Preston et al. reported a birth cohort effect in which age-specific incidence rates increased with the year of birth (that is, in younger survivors) in many cancers including prostate cancer. In our analysis, the RR with a 1-year increment in the age at atomic bombing was 0.83 (95% CI, 0.81–0.85), which corresponded to the findings of Preston et al.
A few well-established risk factors for prostate cancer incidence are known: increasing age; race/ethnicity; and a positive family history.
Smoking is an important risk factor for many cancers. However, the majority of the previous cohort studies[13-18] found no significantly elevated risk of prostate cancer in current smokers, and some studies[13-16] reported that current smokers had a decreased risk of prostate cancer. In our analysis, the RR for current smokers compared with never smokers was 0.70 (95% CI, 0.58–0.86), which was in agreement with previous results.
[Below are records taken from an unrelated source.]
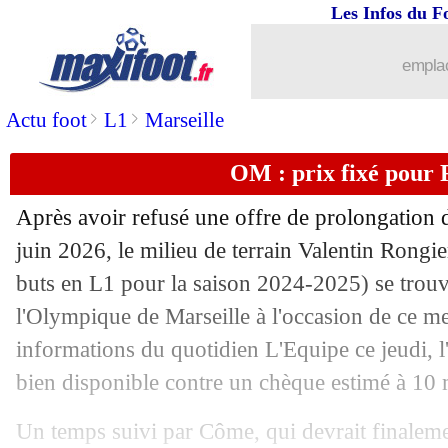
Les Infos du F
10/07
Arsenal
: c'est fait pour Nørgaard (off.
emplac
10/07
Amical
: Rennes débute par un nul
>
>
Actu foot
L1
Marseille
10/07
Lyon
: une pique à Saint-Etienne !
OM : prix fixé pour 
10/07
L1
: Nantes-PSG diffusé gratuitement
Après avoir refusé une offre de prolongation d
10/07
Audiences TV
: léger mieux pour les 
juin 2026, le milieu de terrain Valentin
Rongie
buts en L1 pour la saison 2024-2025) se trouv
10/07
LFP
: les trois offres de "Ligue 1+"
l'Olympique de Marseille à l'occasion de ce mer
informations du quotidien L'Equipe ce jeudi, l'
10/07
Lyon
: Mikautadze short-listé par l'At
bien disponible contre un chèque estimé à 10 m
10/07
LFP
: la plateforme nommée "Ligue 
Un temps suivi par Côme, qui devrait finalemen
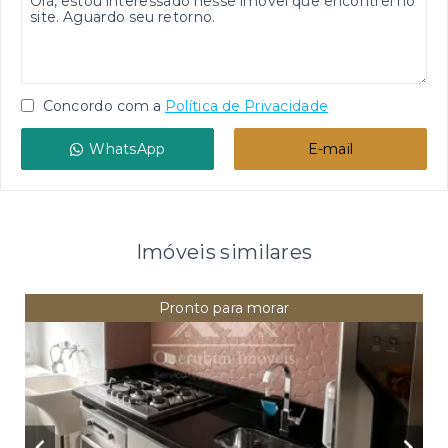
Concordo com a
Política de Privacidade
WhatsApp
E-mail
Imóveis similares
Pronto para morar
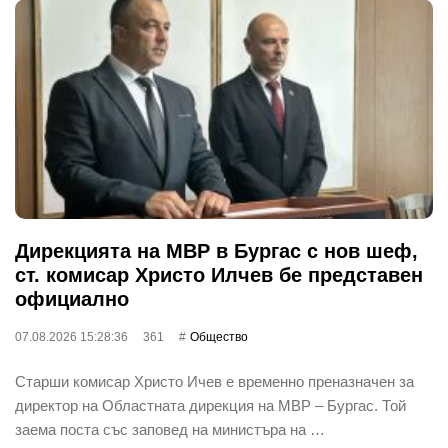
Дирекцията на МВР в Бургас с нов шеф,
ст. комисар Христо Илчев бе представен
официално
07.08.2026 15:28:36
361
Общество
Старши комисар Христо Ичев е временно преназначен за
директор на Областната дирекция на МВР – Бургас. Той
заема поста със заповед на министъра на …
Alcohol consumption is also an established risk factor for some cancers, including esophagus, liver, colon, and breast cancers. The findings of different studies with regard to the association between alcohol consumption and prostate cancer are inconsistent[20-24]; some studies[23, 24] report an elevated risk in heavy drinkers compared with never drinkers. In our analysis, the RR for everyday drinkers (heavy drinkers) compared with never drinkers was 1.32 (95% CI, 1.08–1.61), in accordance with previous findings.
We did not consider the effects of diet in our analysis; however, many previous studies found no association between diet and prostate cancer,[25, 26] and our results are therefore unlikely to be affected.
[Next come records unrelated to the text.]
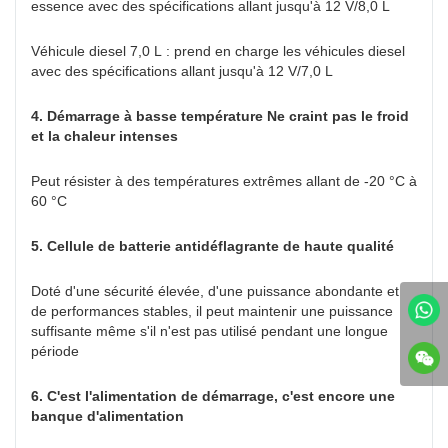
essence avec des spécifications allant jusqu'à 12 V/8,0 L
Véhicule diesel 7,0 L : prend en charge les véhicules diesel
avec des spécifications allant jusqu'à 12 V/7,0 L
4. Démarrage à basse température Ne craint pas le froid
et la chaleur intenses
Peut résister à des températures extrêmes allant de -20 °C à
60 °C
5. Cellule de batterie antidéflagrante de haute qualité
Doté d'une sécurité élevée, d'une puissance abondante et
de performances stables, il peut maintenir une puissance
suffisante même s'il n'est pas utilisé pendant une longue
période
6. C'est l'alimentation de démarrage, c'est encore une
banque d'alimentation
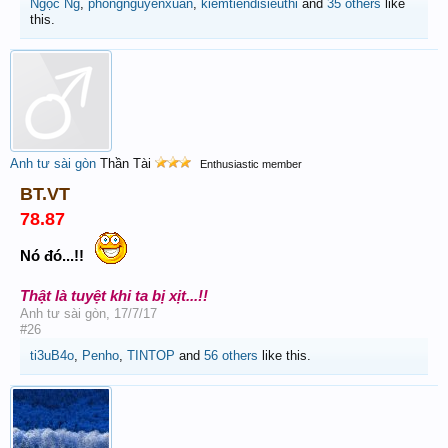
Ngọc Ng
,
phongnguyenxuan
,
kiemtiendisieuthi
and
35 others
like
this.
Anh tư sài gòn
Thần Tài
Enthusiastic member
BT.VT
78.87
Nó đó...!!
Thật là tuyệt khi ta bị xịt...!!
Anh tư sài gòn
,
17/7/17
#26
ti3uB4o
,
Penho
,
TINTOP
and
56 others
like this.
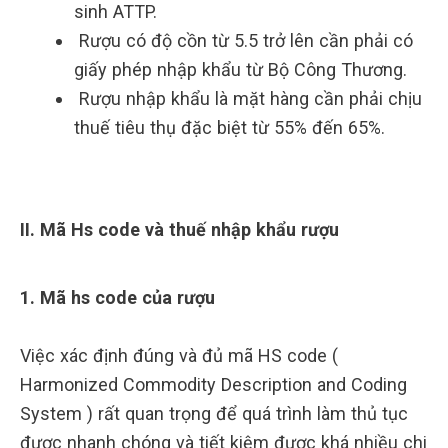
sinh ATTP.
Rượu có độ cồn từ 5.5 trở lên cần phải có
giấy phép nhập khẩu từ Bộ Công Thương.
Rượu nhập khẩu là mặt hàng cần phải chịu
thuế tiêu thụ đặc biệt từ 55% đến 65%.
II. Mã Hs code và thuế nhập khẩu rượu
1. Mã hs code của rượu
Việc xác định đúng và đủ mã HS code (
Harmonized Commodity Description and Coding
System ) rất quan trọng để quá trình làm thủ tục
được nhanh chóng và tiết kiệm được khá nhiều chi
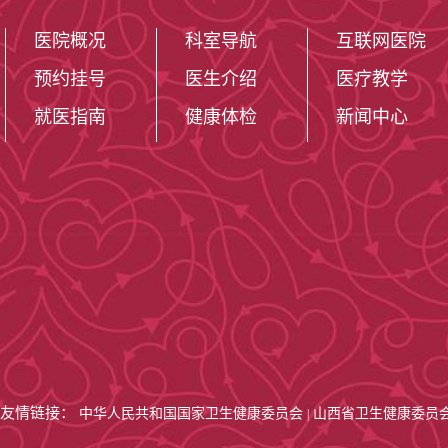
医院概况
科室导航
互联网医院
预约挂号
医生介绍
医疗教学
就医指南
健康体检
新闻中心
友情链接：
中华人民共和国国家卫生健康委员会
山西省卫生健康委员
|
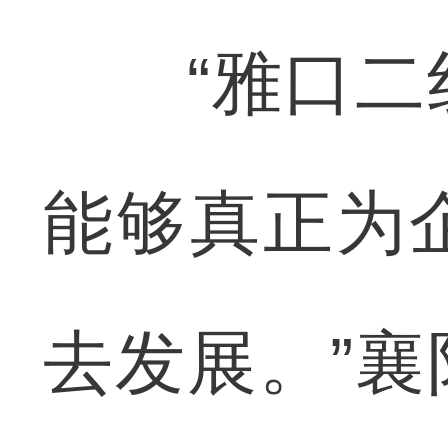
“雅口二线
能够真正为
去发展。”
At present, the actual reason for proximal survivors having a higher incidence of prostate cancer than distal and early entrance survivors is not known. However, genetic injuries including DNA double-strand breaks were certainly induced by exposure to atomic bomb radiation, which resulted in an increase in the incidence of cancer among atomic bomb survivors. Hence, the same phenomena quite likely contributed to the development of prostate cancer.
In conclusion, we found that the proximal Nagasaki atomic bomb survivors had an increased risk for prostate cancer, especially for localized and high-grade ones, compared with the distal and early entrance survivors. These findings from a prospective cohort provide evidence that high-dose radiation exposure may influence the development of prostate cancer.
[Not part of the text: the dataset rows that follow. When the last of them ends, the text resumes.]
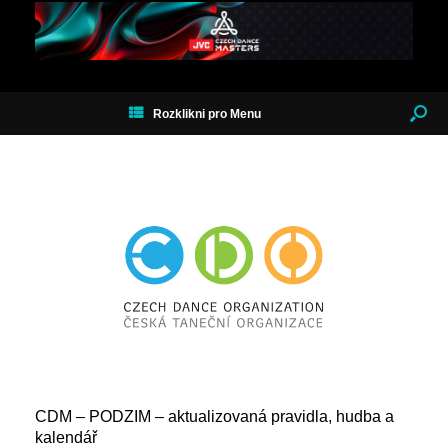
Rozklikni pro Menu
CDM – PODZIM – aktualizovaná pravidla, hudba a
kalendář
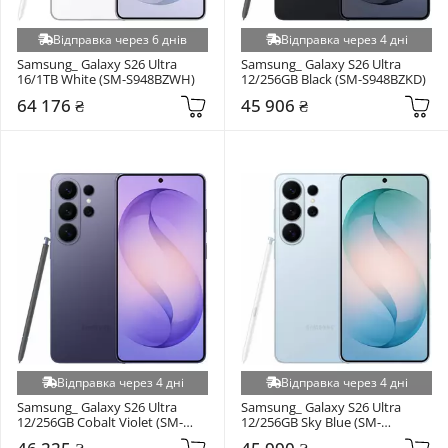
Відправка через 6 днів
Відправка через 4 дні
Samsung_ Galaxy S26 Ultra 
Samsung_ Galaxy S26 Ultra 
16/1TB White (SM-S948BZWH)
12/256GB Black (SM-S948BZKD)
64 176 ₴
45 906 ₴
Відправка через 4 дні
Відправка через 4 дні
Samsung_ Galaxy S26 Ultra 
Samsung_ Galaxy S26 Ultra 
12/256GB Cobalt Violet (SM-
12/256GB Sky Blue (SM-
S948BZVD)
S948BLBD)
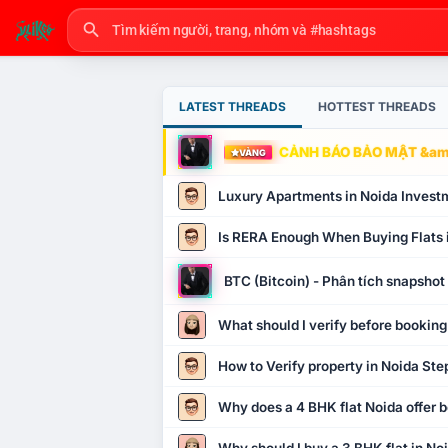
LATEST THREADS
HOTTEST THREADS
CẢNH BÁO BẢO MẬT &amp
VÀNG
Luxury Apartments in Noida Invest
Is RERA Enough When Buying Flats 
BTC (Bitcoin) - Phân tích snapsho
What should I verify before booking
How to Verify property in Noida Ste
Why does a 4 BHK flat Noida offer b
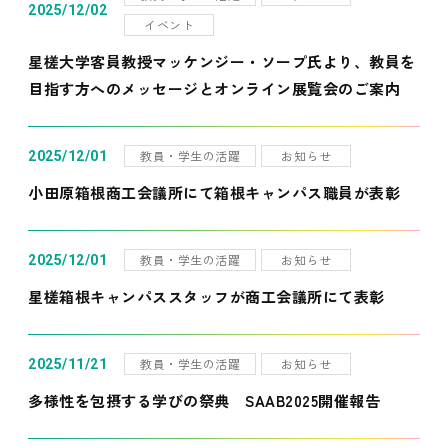
2025/12/02
イベント
星槎大学客員教授マッケンジー・ソープ氏より、教員を
目指す方へのメッセージとオンライン展覧会のご案内
教員・学生の活躍
お知らせ
2025/12/01
小田原箱根商工会議所にて箱根キャンパス職員が表彰
教員・学生の活躍
お知らせ
2025/12/01
星槎箱根キャンパススタッフが商工会議所にて表彰
教員・学生の活躍
お知らせ
2025/11/21
多様性を包摂する学びの祭典 SAAB2025開催報告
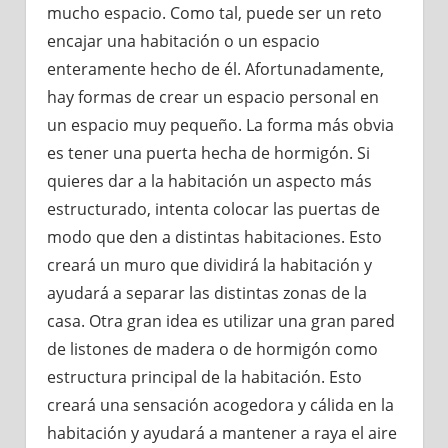
mucho espacio. Como tal, puede ser un reto
encajar una habitación o un espacio
enteramente hecho de él. Afortunadamente,
hay formas de crear un espacio personal en
un espacio muy pequeño. La forma más obvia
es tener una puerta hecha de hormigón. Si
quieres dar a la habitación un aspecto más
estructurado, intenta colocar las puertas de
modo que den a distintas habitaciones. Esto
creará un muro que dividirá la habitación y
ayudará a separar las distintas zonas de la
casa. Otra gran idea es utilizar una gran pared
de listones de madera o de hormigón como
estructura principal de la habitación. Esto
creará una sensación acogedora y cálida en la
habitación y ayudará a mantener a raya el aire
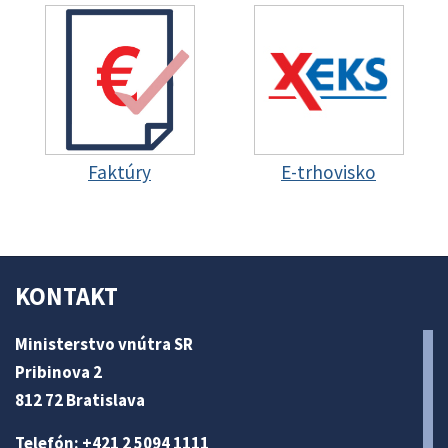
Faktúry
E-trhovisko
KONTAKT
Ministerstvo vnútra SR
Pribinova 2
812 72 Bratislava
Telefón: +421 2 5094 1111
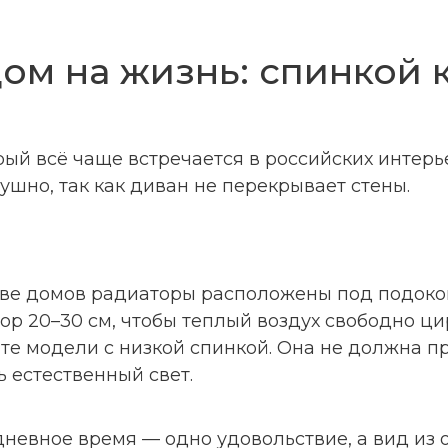
ом на жизнь: спинкой 
рый всё чаще встречается в российских интерь
ушно, так как диван не перекрывает стены.
ве домов радиаторы расположены под подокон
ор 20–30 см, чтобы теплый воздух свободно ц
те модели с низкой спинкой. Она не должна п
 естественный свет.
дневное время — одно удовольствие, а вид из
This study was based on the database of the Atomic Bomb Disease Institute, Nagasaki University, which has been collecting administrative and medical data on Nagasaki atomic bomb survivors since 1973 with the support of the Nagasaki City Government and the Nagasaki Atomic Bomb Casualty Council Health Management Center. The authors are grateful for their tremendous support.
The authors have no conflict of interest.